Walking from John O'Groats to Land's End in the winter of 07/08.

Friday 21 December 2007

White House to Holmfirth

Today I passed through the now familiar southern Pennine landscapes of peat moors, gritstone edges and small reservoirs. I would describe the views, described as extensive and inspiring, but the mist hadn't shifted and I spent most of the day enveloped in my own little white bubble.

The first task was to find my way to the Aiggin Stone, a 600 year old guidepost that, as I found out, is still a useful waymark. From there I followed Blackstone Edge where the waves of eroded black peat kept me on the wide grit pavement. Various rounded and unusual rock formations drifted in and out of my dream-like sphere of vision, as well as the majestic white trig point.

I picked what looked like the most used path, which led to a bridge that soars over the M62, luckily exactly where I wanted to be. The elegant arch faded to white in front of me and I could just make out the lights of the traffic below. After a busy layby filled with truckers buying their breakfast from a greasy van, I tackled a section of even-more-featureless-than-usual moorland. I doubt I will remember anything from this stretch. My only concerns were keeping track of the path and avoiding tackling the bog directly .

After crossing another arterial road, linking northern industrial towns, I enjoyed more moor and another edge which provided an occasional rock buttress for interest. Then I was back amongst a series of small reservoirs, whose lack of presence at one point meant I noticed today's navigational slip-up (there's usually at least one) and didn't end up several miles out of the way in Marsden. This was followed by a steep descent into a lush green valley to cross a river and a lovely slow climb back out that looked over the Wassenden Reservoirs. On reaching the top road, the mist evaporated and I was bathed in sunshine, the world floating on a fluffy sea under a clear blue sky. Must be a sign that I'm back in Yorkshire.

It was time to part with the Pennine Way, a companion of the last couple of hundred miles and provider of acommodation for long distance walkers (i.e. filthy frugal types), signposts to take away the faff of navigating and some fantastic scenery.
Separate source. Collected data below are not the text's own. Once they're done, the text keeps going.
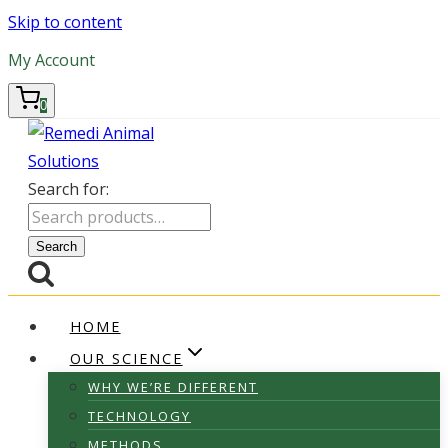
Skip to content
My Account
0
Search for:
Search
HOME
OUR SCIENCE
WHY WE’RE DIFFERENT
TECHNOLOGY
METHODS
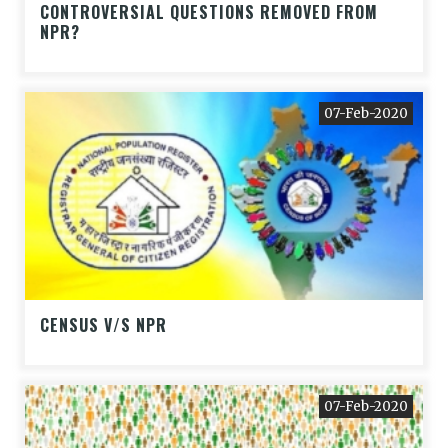
CONTROVERSIAL QUESTIONS REMOVED FROM
NPR?
07-Feb-2020
CENSUS V/S NPR
07-Feb-2020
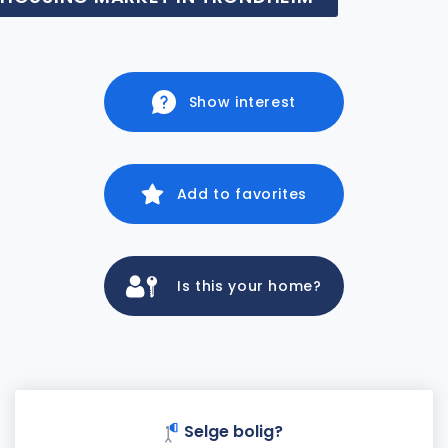
Show interest
Add to favorites
Is this your home?
Selge bolig?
I think I'll miss it. So, instead of making the ascent up Black Hill, I was heading down into Holmfirth, initially on pleasant tracks by Digley reservoir and then on tarmac and pavements into the town centre. Christmas is in full swing here; panoramas of stars hang over the brightly lit shops. I'll be spending tomorrow here to try and get into the festive spirit, by which I mean eating a lot of very nice but not very healthy food.